We are also unpersuaded that petitioner failed to establish by clear and convincing evidence that respondent abandoned the child for a period of six months immediately prior to the filing of the petition (see, Social Services Law § 384-b [3][g];  [4][b];  Matter of Charles U. [Savatore V.], 254 A.D.2d 588, 678 N.Y.S.2d 824;  Matter of Candice K. [William K.], 245 A.D.2d 821, 666 N.Y.S.2d 791).   The hearing evidence supports a finding that, although able to do so, respondent saw the child but twice prior to her placement with the adoptive parents and no times thereafter.   In our view, respondent made no persuasive showing that any good reason existed for her failure to visit with the child (see, Matter of Christina S. [Daniel S.], 251 A.D.2d 982, 674 N.Y.S.2d 550;  Matter of John Z. [Julia AA.], 209 A.D.2d 821, 619 N.Y.S.2d 175).

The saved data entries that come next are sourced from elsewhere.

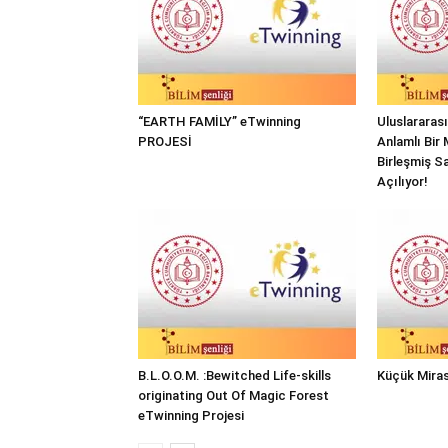
“EARTH FAMİLY” eTwinning
Uluslararas
PROJESİ
Anlamlı Bir 
Birleşmiş Sa
Açılıyor!
B.L.O.O.M. :Bewitched Life-skills
Küçük Miras
originating Out Of Magic Forest
eTwinning Projesi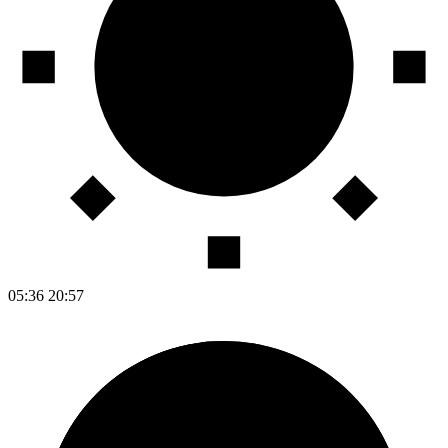
05:36
20:57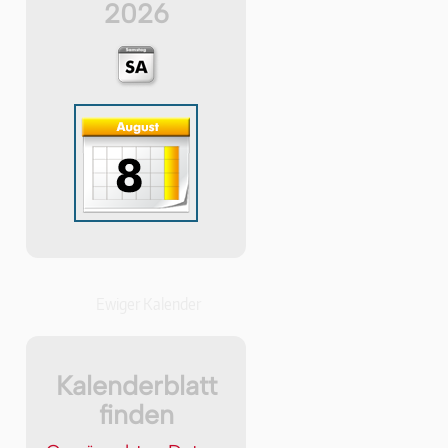
2026
Ewiger Kalender
Kalenderblatt
finden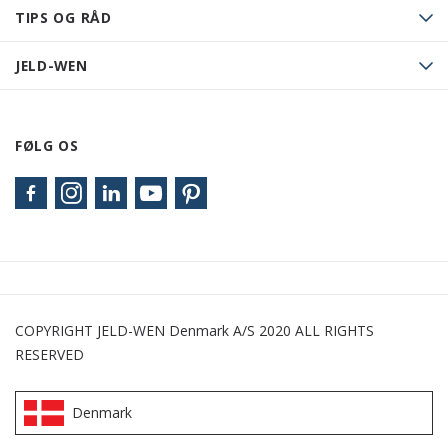
TIPS OG RÅD
JELD-WEN
FØLG OS
COPYRIGHT JELD-WEN Denmark A/S 2020 ALL RIGHTS
RESERVED
Denmark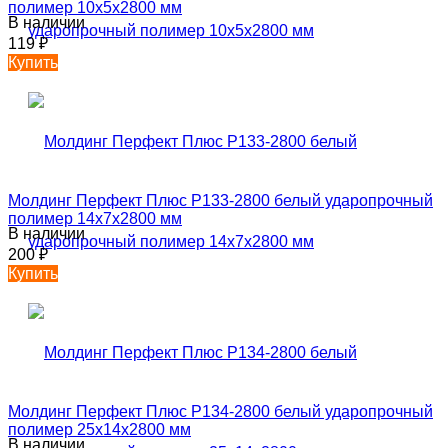
полимер 10х5х2800 мм
В наличии
119
₽
Купить
Молдинг Перфект Плюс P133-2800 белый ударопрочный
полимер 14х7х2800 мм
В наличии
200
₽
Купить
Молдинг Перфект Плюс P134-2800 белый ударопрочный
полимер 25х14х2800 мм
В наличии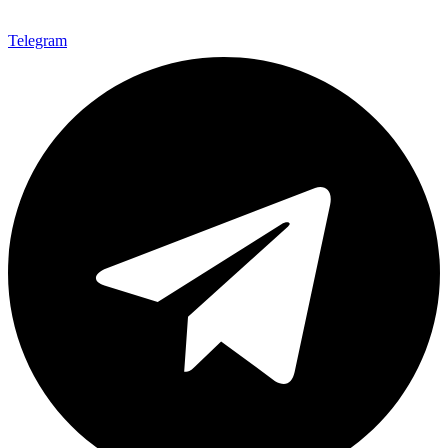
Telegram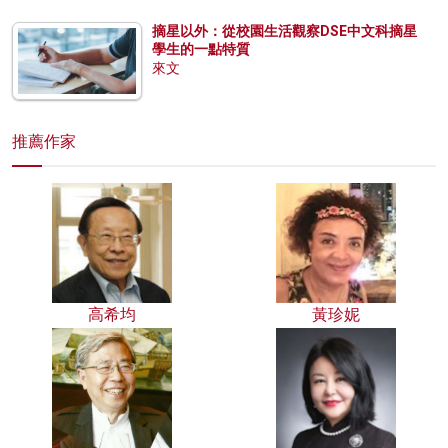
摘星以外：從校園生活觀察DSE中文科摘星
學生的一點特質
來文
推薦作家
高希均
黃珍妮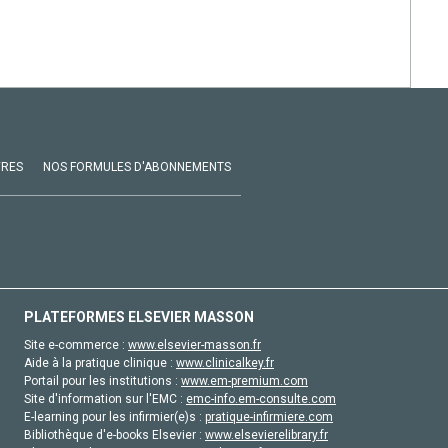
VRES
NOS FORMULES D'ABONNEMENTS
PLATEFORMES ELSEVIER MASSON
Site e-commerce :
www.elsevier-masson.fr
Aide à la pratique clinique :
www.clinicalkey.fr
Portail pour les institutions :
www.em-premium.com
Site d'information sur l'EMC :
emc-info.em-consulte.com
E-learning pour les infirmier(e)s :
pratique-infirmiere.com
Bibliothèque d'e-books Elsevier :
www.elsevierelibrary.fr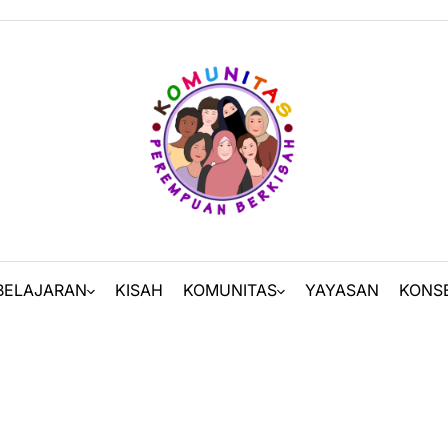
BELAJARAN
KISAH
KOMUNITAS
YAYASAN
KONS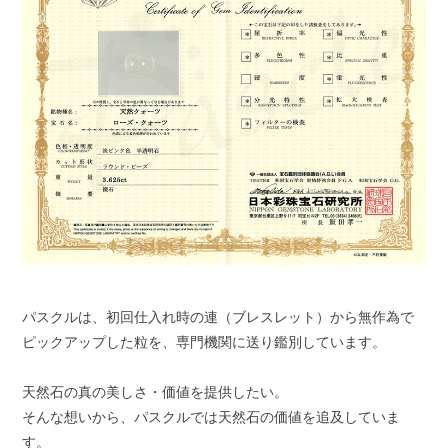
パスクルは、初回仕入れ時の連（ブレスレット）から無作為で
ピックアップした粒を、専門機関に送り鑑別しています。
天然石の真の美しさ・価値を提供したい。
そんな想いから、パスクルでは天然石の価値を追及していま
す。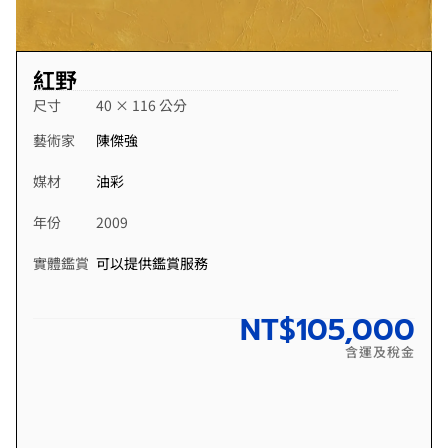
紅野
尺寸
40 × 116 公分
藝術家
陳傑強
媒材
油彩
年份
2009
實體鑑賞
可以提供鑑賞服務
NT$
105,000
含運及稅金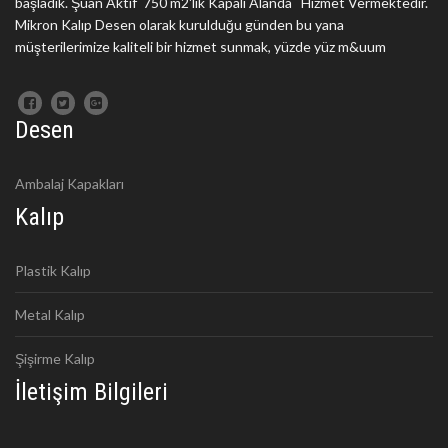
başladık. Şuan Aktif 750 m2'lik Kapalı Alanda Hizmet Vermektedir.
Mikron Kalıp Desen olarak kurulduğu günden bu yana
müşterilerimize kaliteli bir hizmet sunmak, yüzde yüz m&uum
Desen
Ambalaj Kapakları
Kalıp
Plastik Kalıp
Metal Kalıp
Şişirme Kalıp
İletişim Bilgileri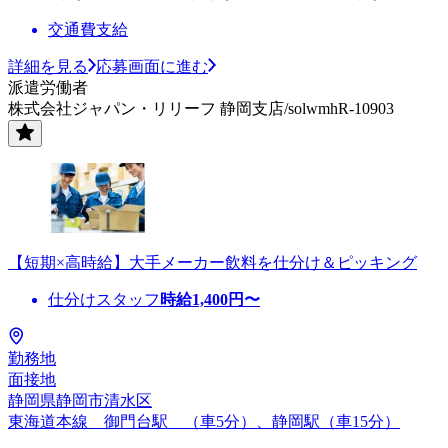
交通費支給
詳細を見る
応募画面に進む
派遣労働者
株式会社ジャパン・リリーフ 静岡支店/solwmhR-10903
【短期×高時給】大手メーカー飲料を仕分け＆ピッキング
仕分けスタッフ
時給
1,400
円〜
勤務地
面接地
静岡県静岡市清水区
東海道本線 御門台駅 （車5分）、静岡駅（車15分）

 Although respondent makes much of the distance between her home in the Capital District and the adoptive parents' home in Tioga County, the record establishes that the adoptive parents were selected by respondent because of their religious affiliation, despite expressed cautions about the distance involved.   In any event, the evidence shows that between November 5, 1996 and June 17, 1997, respondent never contacted petitioner in an effort to request visitation or to inquire about her child.   Finally, we agree with Family Court's conclusion that respondent's March 1997 request for pictures of the child and her June 1997 letter seeking return of the child constitute sporadic contacts, insufficient to defeat the abandonment petition (see, Matter of Charles U. [Savatore V.], 678 N.Y.S.2d 824, supra;  Matter of Candice K. [William K.], 245 A.D.2d 821, 666 N.Y.S.2d 791, supra;  Matter of Alexander V. [Alexander W.], 179 A.D.2d 913, 578 N.Y.S.2d 708).

Respondent's remaining contentions have been considered and found to be unavailing.

ORDERED that the order is affirmed, without costs.